▸ Problem statement:
In the entries below, which lines run from the one containing "## Building up the understanding" to the one containing "A <i>random variable</i>"? Copy exactly those lines, ends included, and no others.

(Records drawn from a dataset)
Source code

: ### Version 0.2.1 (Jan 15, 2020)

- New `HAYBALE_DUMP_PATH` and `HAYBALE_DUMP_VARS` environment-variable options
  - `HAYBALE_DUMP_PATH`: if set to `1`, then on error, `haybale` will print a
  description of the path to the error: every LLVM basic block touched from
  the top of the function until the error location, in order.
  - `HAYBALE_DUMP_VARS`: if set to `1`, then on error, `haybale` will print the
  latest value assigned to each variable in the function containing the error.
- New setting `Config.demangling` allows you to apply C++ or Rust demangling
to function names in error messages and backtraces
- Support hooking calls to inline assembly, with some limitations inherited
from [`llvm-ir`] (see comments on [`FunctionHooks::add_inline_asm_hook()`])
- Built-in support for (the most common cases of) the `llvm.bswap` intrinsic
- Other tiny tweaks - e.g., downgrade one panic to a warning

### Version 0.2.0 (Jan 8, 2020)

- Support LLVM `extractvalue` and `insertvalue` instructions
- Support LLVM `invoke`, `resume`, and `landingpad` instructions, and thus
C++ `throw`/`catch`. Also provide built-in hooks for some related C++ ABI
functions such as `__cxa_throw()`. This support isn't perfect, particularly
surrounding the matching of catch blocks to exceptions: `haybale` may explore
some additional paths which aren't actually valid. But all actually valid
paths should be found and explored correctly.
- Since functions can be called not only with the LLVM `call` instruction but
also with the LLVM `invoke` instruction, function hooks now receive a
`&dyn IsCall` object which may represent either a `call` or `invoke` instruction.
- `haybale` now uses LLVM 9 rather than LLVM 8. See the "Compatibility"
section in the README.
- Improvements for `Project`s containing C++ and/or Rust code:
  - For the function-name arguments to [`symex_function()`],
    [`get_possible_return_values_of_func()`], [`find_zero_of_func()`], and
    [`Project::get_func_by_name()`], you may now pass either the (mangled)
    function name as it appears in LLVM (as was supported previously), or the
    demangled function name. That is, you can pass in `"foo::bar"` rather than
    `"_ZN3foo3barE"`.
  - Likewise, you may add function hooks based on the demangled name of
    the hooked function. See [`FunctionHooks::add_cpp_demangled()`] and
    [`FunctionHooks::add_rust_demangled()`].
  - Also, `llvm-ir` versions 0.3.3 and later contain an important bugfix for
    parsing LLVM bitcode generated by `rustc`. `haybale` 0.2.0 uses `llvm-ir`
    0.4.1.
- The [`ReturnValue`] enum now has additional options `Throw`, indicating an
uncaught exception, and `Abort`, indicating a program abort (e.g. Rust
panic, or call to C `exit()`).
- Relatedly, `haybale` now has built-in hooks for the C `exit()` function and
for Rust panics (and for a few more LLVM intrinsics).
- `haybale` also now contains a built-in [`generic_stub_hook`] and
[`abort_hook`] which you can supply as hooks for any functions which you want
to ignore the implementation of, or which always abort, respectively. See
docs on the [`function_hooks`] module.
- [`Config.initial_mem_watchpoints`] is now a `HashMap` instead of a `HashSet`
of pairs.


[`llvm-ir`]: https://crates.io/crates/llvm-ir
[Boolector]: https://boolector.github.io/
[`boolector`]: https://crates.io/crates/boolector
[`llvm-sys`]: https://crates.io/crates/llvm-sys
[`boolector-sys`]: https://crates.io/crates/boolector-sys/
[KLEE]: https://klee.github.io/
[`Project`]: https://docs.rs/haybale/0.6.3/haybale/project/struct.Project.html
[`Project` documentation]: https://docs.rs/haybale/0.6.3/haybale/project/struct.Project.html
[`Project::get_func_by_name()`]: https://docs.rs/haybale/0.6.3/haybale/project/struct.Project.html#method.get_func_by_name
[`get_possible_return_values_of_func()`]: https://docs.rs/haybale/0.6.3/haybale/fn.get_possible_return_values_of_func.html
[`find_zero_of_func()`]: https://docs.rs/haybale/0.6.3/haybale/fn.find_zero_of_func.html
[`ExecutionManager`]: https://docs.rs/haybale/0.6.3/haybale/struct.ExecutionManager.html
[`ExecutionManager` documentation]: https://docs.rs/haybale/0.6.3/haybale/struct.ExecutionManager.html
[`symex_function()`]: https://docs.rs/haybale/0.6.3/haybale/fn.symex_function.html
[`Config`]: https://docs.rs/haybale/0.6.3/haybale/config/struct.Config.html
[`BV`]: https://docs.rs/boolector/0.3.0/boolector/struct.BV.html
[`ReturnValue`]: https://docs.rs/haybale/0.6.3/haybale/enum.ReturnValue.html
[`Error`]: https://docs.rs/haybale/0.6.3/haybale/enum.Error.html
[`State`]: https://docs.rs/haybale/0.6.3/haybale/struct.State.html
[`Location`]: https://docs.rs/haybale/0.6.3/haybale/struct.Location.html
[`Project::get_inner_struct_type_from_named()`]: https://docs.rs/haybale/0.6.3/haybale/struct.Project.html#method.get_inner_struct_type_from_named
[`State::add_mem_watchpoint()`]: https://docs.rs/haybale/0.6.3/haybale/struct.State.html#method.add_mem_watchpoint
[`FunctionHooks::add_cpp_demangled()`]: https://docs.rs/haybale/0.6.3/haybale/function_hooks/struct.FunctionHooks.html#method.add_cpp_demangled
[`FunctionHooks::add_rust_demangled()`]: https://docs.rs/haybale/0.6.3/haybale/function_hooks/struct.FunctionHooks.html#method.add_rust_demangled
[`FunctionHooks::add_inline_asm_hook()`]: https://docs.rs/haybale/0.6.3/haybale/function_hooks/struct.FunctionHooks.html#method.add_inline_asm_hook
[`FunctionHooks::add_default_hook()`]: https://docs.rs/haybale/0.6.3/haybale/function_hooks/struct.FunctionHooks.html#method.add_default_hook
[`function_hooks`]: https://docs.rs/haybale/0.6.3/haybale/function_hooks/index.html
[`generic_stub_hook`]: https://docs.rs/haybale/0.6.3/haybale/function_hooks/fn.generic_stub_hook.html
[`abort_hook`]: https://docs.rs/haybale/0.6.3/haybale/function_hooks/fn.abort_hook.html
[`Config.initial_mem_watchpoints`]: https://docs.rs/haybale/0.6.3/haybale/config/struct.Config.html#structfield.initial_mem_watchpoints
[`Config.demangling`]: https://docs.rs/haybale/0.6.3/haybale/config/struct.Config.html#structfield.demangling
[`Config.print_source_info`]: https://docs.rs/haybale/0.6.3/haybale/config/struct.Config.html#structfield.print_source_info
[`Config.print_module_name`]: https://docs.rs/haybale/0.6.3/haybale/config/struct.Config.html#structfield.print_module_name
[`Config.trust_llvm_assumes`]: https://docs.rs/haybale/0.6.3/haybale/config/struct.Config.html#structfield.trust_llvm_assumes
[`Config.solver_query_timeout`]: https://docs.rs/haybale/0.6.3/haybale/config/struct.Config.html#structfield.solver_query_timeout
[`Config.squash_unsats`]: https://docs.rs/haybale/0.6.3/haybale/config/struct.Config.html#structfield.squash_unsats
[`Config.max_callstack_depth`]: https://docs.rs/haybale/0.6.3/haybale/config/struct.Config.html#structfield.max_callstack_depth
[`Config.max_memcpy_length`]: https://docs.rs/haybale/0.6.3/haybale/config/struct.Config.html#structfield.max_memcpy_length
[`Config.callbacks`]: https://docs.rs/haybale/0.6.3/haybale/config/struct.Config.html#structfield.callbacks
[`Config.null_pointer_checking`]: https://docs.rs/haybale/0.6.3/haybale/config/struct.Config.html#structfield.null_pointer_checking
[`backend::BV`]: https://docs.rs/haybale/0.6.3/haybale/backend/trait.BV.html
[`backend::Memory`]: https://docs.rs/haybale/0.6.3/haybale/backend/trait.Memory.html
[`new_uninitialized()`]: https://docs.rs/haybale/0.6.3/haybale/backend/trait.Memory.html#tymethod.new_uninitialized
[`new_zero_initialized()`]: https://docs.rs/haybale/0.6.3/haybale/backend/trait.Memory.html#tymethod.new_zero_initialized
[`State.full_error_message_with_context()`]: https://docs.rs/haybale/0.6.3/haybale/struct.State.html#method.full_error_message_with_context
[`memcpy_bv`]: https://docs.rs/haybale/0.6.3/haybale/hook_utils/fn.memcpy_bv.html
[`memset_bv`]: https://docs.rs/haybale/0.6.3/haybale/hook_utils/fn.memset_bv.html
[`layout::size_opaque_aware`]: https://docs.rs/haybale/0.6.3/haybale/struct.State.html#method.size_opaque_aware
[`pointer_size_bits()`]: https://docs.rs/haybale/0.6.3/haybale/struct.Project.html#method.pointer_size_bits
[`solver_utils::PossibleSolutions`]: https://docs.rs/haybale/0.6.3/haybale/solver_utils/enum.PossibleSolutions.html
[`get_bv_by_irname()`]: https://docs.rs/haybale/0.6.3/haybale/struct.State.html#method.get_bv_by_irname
==
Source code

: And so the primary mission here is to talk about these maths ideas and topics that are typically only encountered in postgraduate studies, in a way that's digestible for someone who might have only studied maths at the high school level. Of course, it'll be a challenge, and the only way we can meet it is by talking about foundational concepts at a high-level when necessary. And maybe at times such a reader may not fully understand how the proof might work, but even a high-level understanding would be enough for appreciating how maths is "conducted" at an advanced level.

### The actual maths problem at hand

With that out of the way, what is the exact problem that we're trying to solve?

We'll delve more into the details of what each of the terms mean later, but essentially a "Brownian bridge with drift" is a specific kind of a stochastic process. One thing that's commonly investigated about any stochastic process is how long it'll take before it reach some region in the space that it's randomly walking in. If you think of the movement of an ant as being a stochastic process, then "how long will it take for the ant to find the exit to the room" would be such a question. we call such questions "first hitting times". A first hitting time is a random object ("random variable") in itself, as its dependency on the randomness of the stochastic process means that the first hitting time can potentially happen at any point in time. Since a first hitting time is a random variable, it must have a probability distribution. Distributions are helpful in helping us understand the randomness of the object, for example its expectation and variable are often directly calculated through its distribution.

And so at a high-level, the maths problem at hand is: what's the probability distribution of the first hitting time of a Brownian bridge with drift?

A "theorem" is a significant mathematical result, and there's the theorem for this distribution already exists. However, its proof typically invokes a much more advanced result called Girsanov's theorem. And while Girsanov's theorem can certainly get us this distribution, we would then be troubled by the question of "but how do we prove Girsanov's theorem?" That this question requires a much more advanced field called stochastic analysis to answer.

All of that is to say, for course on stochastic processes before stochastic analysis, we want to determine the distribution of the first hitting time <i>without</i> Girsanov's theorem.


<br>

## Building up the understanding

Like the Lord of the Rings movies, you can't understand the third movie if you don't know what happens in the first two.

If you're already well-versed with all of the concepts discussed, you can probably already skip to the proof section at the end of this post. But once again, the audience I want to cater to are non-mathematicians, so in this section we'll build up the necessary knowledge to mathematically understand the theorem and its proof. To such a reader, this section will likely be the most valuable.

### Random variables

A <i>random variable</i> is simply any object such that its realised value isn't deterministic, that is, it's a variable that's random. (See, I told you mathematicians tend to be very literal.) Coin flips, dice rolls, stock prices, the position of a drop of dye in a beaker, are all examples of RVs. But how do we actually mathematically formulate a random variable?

▸ Result below:
## Building up the understanding

Like the Lord of the Rings movies, you can't understand the third movie if you don't know what happens in the first two.

If you're already well-versed with all of the concepts discussed, you can probably already skip to the proof section at the end of this post. But once again, the audience I want to cater to are non-mathematicians, so in this section we'll build up the necessary knowledge to mathematically understand the theorem and its proof. To such a reader, this section will likely be the most valuable.

### Random variables

A <i>random variable</i> is simply any object such that its realised value isn't deterministic, that is, it's a variable that's random. (See, I told you mathematicians tend to be very literal.) Coin flips, dice rolls, stock prices, the position of a drop of dye in a beaker, are all examples of RVs. But how do we actually mathematically formulate a random variable?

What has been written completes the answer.